Particularly popular this year has been a hot-dog cookout with soda and ice cream from 11:30 a.m. to 12:30 p.m. in St. Anne's Courtyard between Dion and Alliot Hall for the visitors, arranged by Lou DiMasi, director of student life/assistant dean of students, with all donations going to the MOVE volunteer service office. Both MOVE students and student life staff helped with grilling and food service. "Lots of  administration and faculty and students already on campus showed up, so we saw a lot of casual conversation that was very useful," Ohler said.

Of  the students attending a Summer Registration day, about 90 also are taking advantage of  "Summer Optional Programs" coinciding with the days in order to save families a special trip, sponsored by different college offices: POW (Pre-Orientation Weekend), WOW (Wilderness Orientation Weekend), a Community Service weekend, a "Knight Overnight," or SOAR (Summer Orientation for Academic Retention).

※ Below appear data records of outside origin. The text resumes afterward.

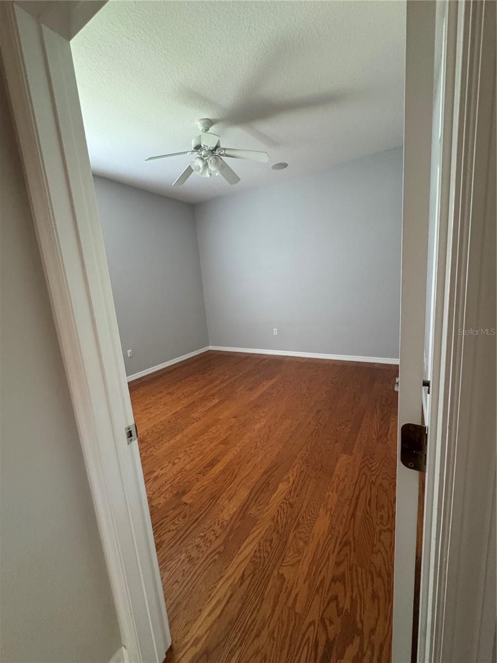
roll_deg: +5.0
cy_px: 332
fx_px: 268
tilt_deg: -10.9
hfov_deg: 85.7
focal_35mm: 14
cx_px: 248
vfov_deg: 102.1
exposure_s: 1/60
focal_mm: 2.22
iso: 500
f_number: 2.2
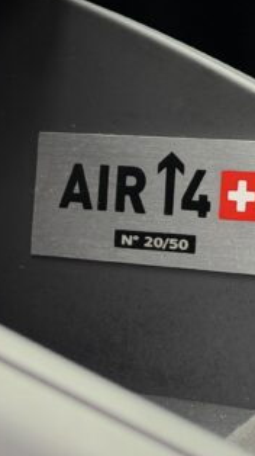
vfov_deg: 16.7
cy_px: 131
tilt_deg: -7.2
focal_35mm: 128
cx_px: 145
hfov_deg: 9.4
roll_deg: +2.7
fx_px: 1543
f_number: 1.78
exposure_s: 1/60
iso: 125
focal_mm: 6.76
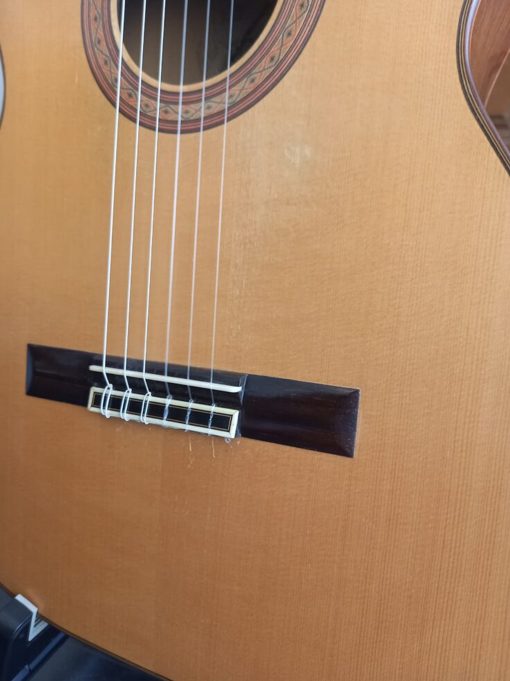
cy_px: 344
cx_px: 255
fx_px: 511
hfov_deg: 53.0
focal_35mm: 26
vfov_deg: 67.3
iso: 320
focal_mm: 4.65
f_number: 1.8
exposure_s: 1/33.3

Some of these programs occurred/are occurring on campus, while others such as Wilderness might have overnight camping, while POW students head to St. Anne's Shrine in the Champlain Islands.

For all the programs, Ohler said, "we'll be talking about transitioning to college and introducing them to other faculty, staff and other students to ease the transition, meet some friendly faces on campus, meet some peers, and also just have exposure to campus and what outside-campus has to offer." Incoming students also enjoy hearing tips and recommendations from experienced students about life at Saint Michael's through these programs, she said.

Both the Dean of the College Jeffrey Ayres and Associate Athletics Director Chris Kenny shared with parents during the information session that they, too, had children starting college this year, so they related directly to the emotions that everybody was experiencing. Kenny said his daughter even is a member of the Saint Michael's class of 2018.